[Document layout analysis data]
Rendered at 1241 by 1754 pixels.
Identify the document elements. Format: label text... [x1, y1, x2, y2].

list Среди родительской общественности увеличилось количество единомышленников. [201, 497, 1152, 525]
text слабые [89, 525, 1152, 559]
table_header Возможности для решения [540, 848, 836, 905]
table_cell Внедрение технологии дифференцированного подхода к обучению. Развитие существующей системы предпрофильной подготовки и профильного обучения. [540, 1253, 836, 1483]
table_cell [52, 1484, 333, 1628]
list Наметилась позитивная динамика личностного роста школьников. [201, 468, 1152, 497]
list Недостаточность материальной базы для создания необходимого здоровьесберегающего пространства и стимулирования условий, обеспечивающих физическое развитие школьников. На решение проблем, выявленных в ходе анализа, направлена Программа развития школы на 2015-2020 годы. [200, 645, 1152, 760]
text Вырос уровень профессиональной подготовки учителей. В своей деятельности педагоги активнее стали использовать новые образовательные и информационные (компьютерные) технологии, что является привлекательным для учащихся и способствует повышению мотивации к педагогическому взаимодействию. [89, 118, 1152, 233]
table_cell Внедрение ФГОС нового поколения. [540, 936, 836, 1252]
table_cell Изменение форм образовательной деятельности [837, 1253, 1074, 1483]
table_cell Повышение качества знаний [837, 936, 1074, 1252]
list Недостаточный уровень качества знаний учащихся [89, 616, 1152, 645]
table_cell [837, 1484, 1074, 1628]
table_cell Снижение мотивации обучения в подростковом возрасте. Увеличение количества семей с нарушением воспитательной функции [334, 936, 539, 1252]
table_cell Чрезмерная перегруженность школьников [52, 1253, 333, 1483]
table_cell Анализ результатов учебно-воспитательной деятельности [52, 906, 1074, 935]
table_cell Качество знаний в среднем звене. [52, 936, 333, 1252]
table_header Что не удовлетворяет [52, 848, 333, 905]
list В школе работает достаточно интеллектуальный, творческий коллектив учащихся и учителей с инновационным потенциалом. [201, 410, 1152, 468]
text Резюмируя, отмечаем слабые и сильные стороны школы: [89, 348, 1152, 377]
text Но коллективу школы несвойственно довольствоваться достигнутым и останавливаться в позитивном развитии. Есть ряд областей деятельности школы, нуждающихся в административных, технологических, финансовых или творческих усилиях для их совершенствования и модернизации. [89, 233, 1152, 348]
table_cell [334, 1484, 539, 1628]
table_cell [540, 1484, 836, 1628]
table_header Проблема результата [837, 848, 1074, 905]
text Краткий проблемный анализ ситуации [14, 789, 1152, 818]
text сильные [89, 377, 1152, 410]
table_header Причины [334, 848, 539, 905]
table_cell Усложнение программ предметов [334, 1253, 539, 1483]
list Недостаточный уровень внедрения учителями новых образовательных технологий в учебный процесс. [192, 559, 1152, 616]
---
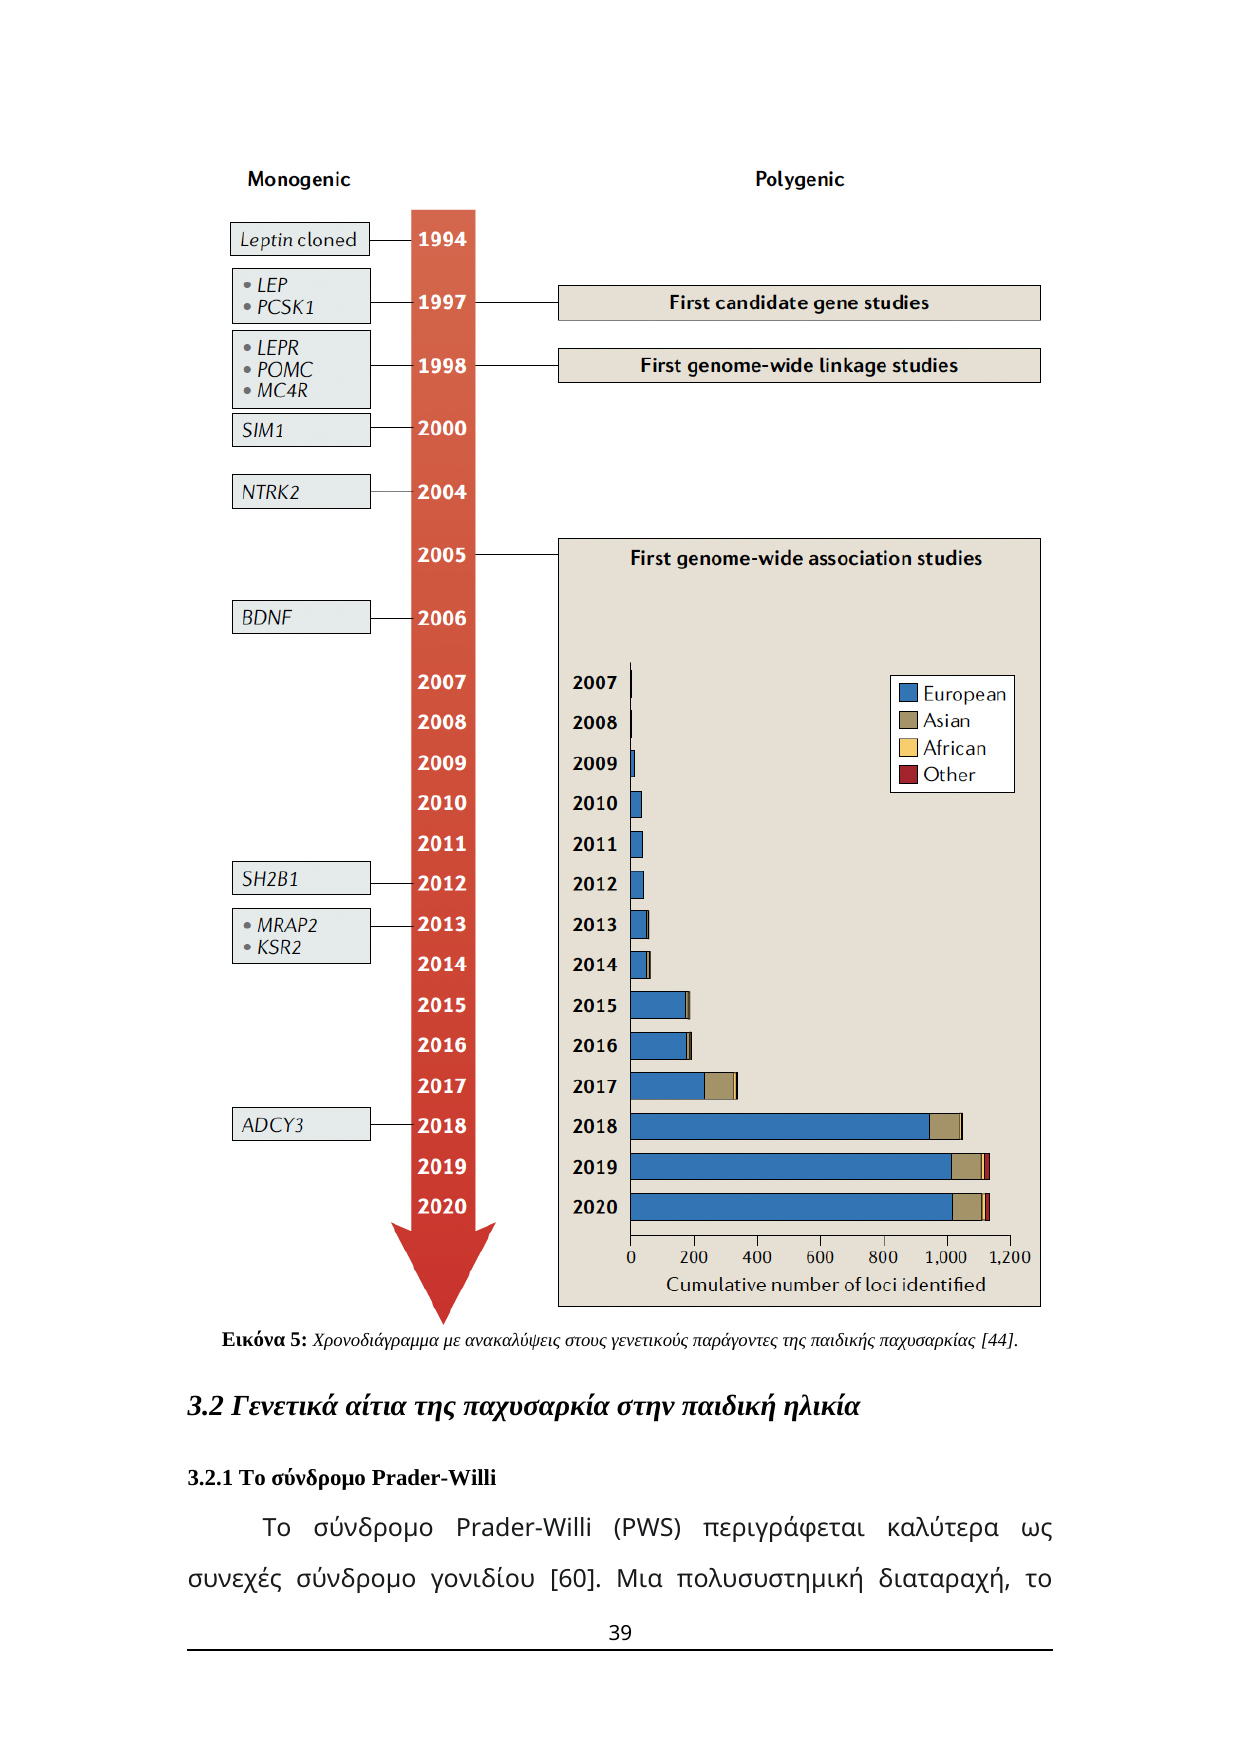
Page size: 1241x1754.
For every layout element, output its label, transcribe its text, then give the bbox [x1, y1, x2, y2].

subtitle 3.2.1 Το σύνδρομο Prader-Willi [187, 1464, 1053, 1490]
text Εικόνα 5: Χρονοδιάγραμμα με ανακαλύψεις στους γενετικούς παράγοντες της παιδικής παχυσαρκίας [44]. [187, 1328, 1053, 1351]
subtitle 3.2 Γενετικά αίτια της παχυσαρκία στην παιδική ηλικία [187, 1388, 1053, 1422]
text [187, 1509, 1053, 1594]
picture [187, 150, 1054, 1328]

> **Written task**: Please give an exact copy of the entries above, from the line with "table_cell [52, 1484, 333, 1628]" down to the line with "table_cell [334, 1484, 539, 1628]", inclusive, and nothing else.

> **Exercise solution**:
table_cell [52, 1484, 333, 1628]
list Наметилась позитивная динамика личностного роста школьников. [201, 468, 1152, 497]
list Недостаточность материальной базы для создания необходимого здоровьесберегающего пространства и стимулирования условий, обеспечивающих физическое развитие школьников. На решение проблем, выявленных в ходе анализа, направлена Программа развития школы на 2015-2020 годы. [200, 645, 1152, 760]
text Вырос уровень профессиональной подготовки учителей. В своей деятельности педагоги активнее стали использовать новые образовательные и информационные (компьютерные) технологии, что является привлекательным для учащихся и способствует повышению мотивации к педагогическому взаимодействию. [89, 118, 1152, 233]
table_cell Внедрение ФГОС нового поколения. [540, 936, 836, 1252]
table_cell Изменение форм образовательной деятельности [837, 1253, 1074, 1483]
table_cell Повышение качества знаний [837, 936, 1074, 1252]
list Недостаточный уровень качества знаний учащихся [89, 616, 1152, 645]
table_cell [837, 1484, 1074, 1628]
table_cell Снижение мотивации обучения в подростковом возрасте. Увеличение количества семей с нарушением воспитательной функции [334, 936, 539, 1252]
table_cell Чрезмерная перегруженность школьников [52, 1253, 333, 1483]
table_cell Анализ результатов учебно-воспитательной деятельности [52, 906, 1074, 935]
table_cell Качество знаний в среднем звене. [52, 936, 333, 1252]
table_header Что не удовлетворяет [52, 848, 333, 905]
list В школе работает достаточно интеллектуальный, творческий коллектив учащихся и учителей с инновационным потенциалом. [201, 410, 1152, 468]
text Резюмируя, отмечаем слабые и сильные стороны школы: [89, 348, 1152, 377]
text Но коллективу школы несвойственно довольствоваться достигнутым и останавливаться в позитивном развитии. Есть ряд областей деятельности школы, нуждающихся в административных, технологических, финансовых или творческих усилиях для их совершенствования и модернизации. [89, 233, 1152, 348]
table_cell [334, 1484, 539, 1628]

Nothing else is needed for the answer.